CEO owner leader company staff member portrait, possibly finance, accountant, managerAt PRMI, we know that home buyers often have a lot of questions. Well, we have answers! We love educating families about the home financing process and helping them make decisions that are right for them. Here are some of the most common FAQs about the home buying process:

How much of a down payment will I need? Studies show that many people believe you need to have a 20 percent down payment to buy a home. Not so! Depending on the type of home loan program you qualify for, your down payment requirement could be (drumroll, please) … zero! The VA home loan program — designed for veterans and military personnel — has a no-downpayment option. Other types of loan programs have down payments as low as 3.5 percent to 5 percent of the loan amount.

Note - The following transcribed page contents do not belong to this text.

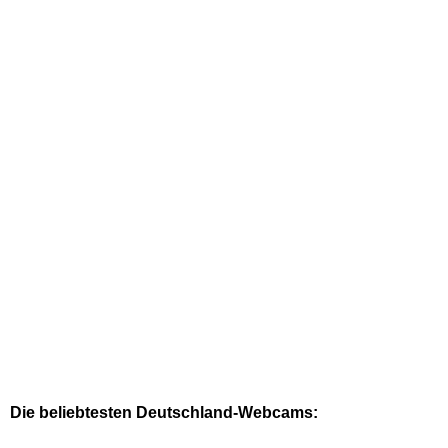
Die beliebtesten Deutschland-Webcams:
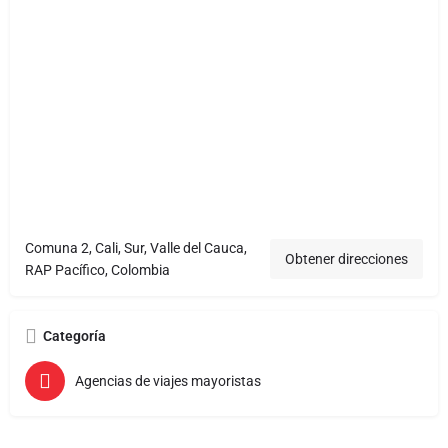
Comuna 2, Cali, Sur, Valle del Cauca,
Obtener direcciones
RAP Pacífico, Colombia
Categoría
Agencias de viajes mayoristas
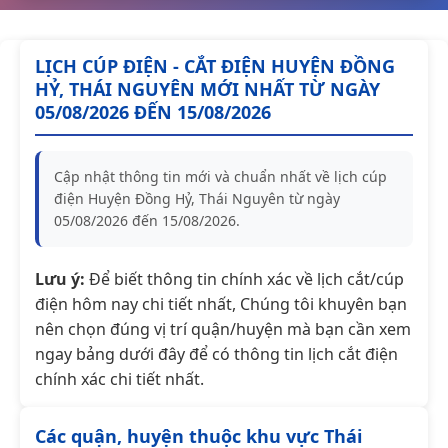
LỊCH CÚP ĐIỆN - CẮT ĐIỆN HUYỆN ĐỒNG
HỶ, THÁI NGUYÊN MỚI NHẤT TỪ NGÀY
05/08/2026 ĐẾN 15/08/2026
Cập nhật thông tin mới và chuẩn nhất về lịch cúp
điện Huyện Đồng Hỷ, Thái Nguyên từ ngày
05/08/2026 đến 15/08/2026.
Lưu ý:
Để biết thông tin chính xác về lịch cắt/cúp
điện hôm nay chi tiết nhất, Chúng tôi khuyên bạn
nên chọn đúng vị trí quận/huyện mà bạn cần xem
ngay bảng dưới đây để có thông tin lịch cắt điện
chính xác chi tiết nhất.
Các quận, huyện thuộc khu vực Thái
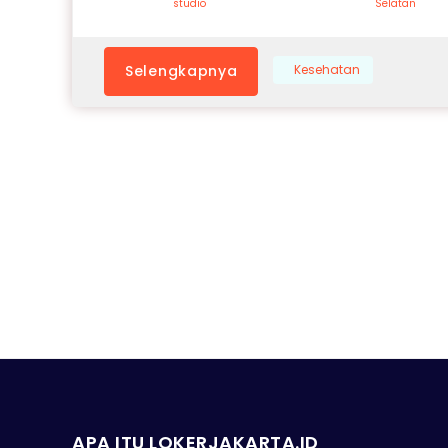
studio
Selatan
Selengkapnya
Kesehatan
APA ITU LOKERJAKARTA.ID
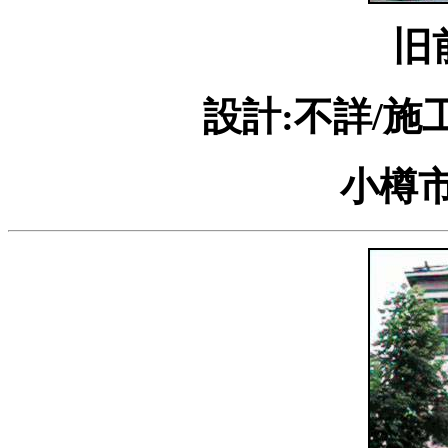
旧
設計:不詳/施
小樽市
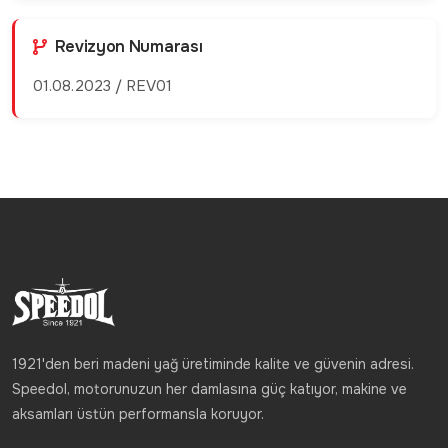
Revizyon Numarası
01.08.2023 / REV01
1921'den beri madeni yağ üretiminde kalite ve güvenin adresi.
Speedol, motorunuzun her damlasına güç katıyor, makine ve
aksamları üstün performansla koruyor.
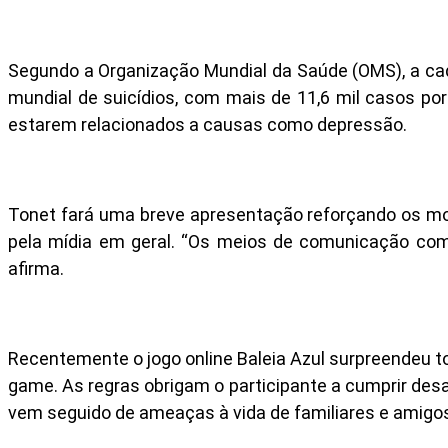
Segundo a Organização Mundial da Saúde (OMS), a cada
mundial de suicídios, com mais de 11,6 mil casos po
estarem relacionados a causas como depressão.
Tonet fará uma breve apresentação reforçando os moti
pela mídia em geral. “Os meios de comunicação como
afirma.
Recentemente o jogo online Baleia Azul surpreendeu to
game. As regras obrigam o participante a cumprir desaf
vem seguido de ameaças à vida de familiares e amigos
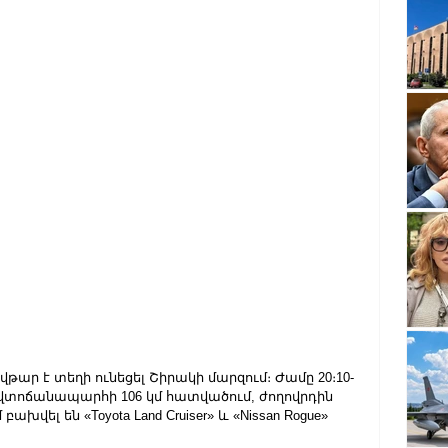
ովթար է տեղի ունեցել Շիրակի մարզում։ Ժամը 20։10-
վտոճանապարհի 106 կմ հատվածում, ժողովրդին 
ախվել են «Toyota Land Cruiser» և «Nissan Rogue»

What is the difference between pre-approved and pre-qualified? When a homebuyer is pre-qualified, he or she has provided the lender with basic information to determine which loan program the homebuyer may qualify for to get an idea of how much home they can afford. When a homebuyer is pre-approved, the lender has collected, verified and presented the information needed for underwriting and approval. Many home sellers will accept offers only from pre-approved home buyers.

What is the difference between interest rate and APR? Your interest rate is the monthly cost of the unpaid balance of your home loan. An Annual Percentage Rate (APR) includes both your interest rate and any additional costs or prepaid finance charges such as the origination fee, points, private mortgage insurance, underwriting and processing fees (your actual fees may not include all of these items). While your interest rate is the rate at which you will make your monthly mortgage payments, the APR is a universal measurement that can assist you in comparing the cost of mortgage loans offered by different lenders.

What are closing costs? Closing costs include an assortment of costs, such as appraisal fees, title insurance fees, attorney fees, pre-paid interest and documentation fees. These items are usually different for each customer due to differences in the type of mortgage, the property location and other factors. You will receive a Good Faith Estimate of your closing costs in advance of your closing date for your review.

Which amounts are included in my monthly payments? If you have a fully amortizing mortgage, portions of your monthly mortgage payment go toward loan principal and interest. If your mortgage carries mortgage insurance, a portion of your monthly mortgage payment will include this as well, unless the lender has paid your mortgage insurance or you have paid your mortgage insurance upfront. If you have set up an escrow account for your mortgage, then a portion of your monthly payment will go toward your property taxes and homeowners insurance.

What is PMI? Private Mortgage Insurance is provided by a private mortgage insurance company to protect lenders against loss if a borrower defaults. Studies show that generally, the lower the downpayment a homebuyer makes, the greater the risk of default. That’s why typically, PMI is required if your down payment is less than 20 percent of the value of the home you are purchasing or refinancing. The cost of PMI is customarily added to your monthly mortgage payment.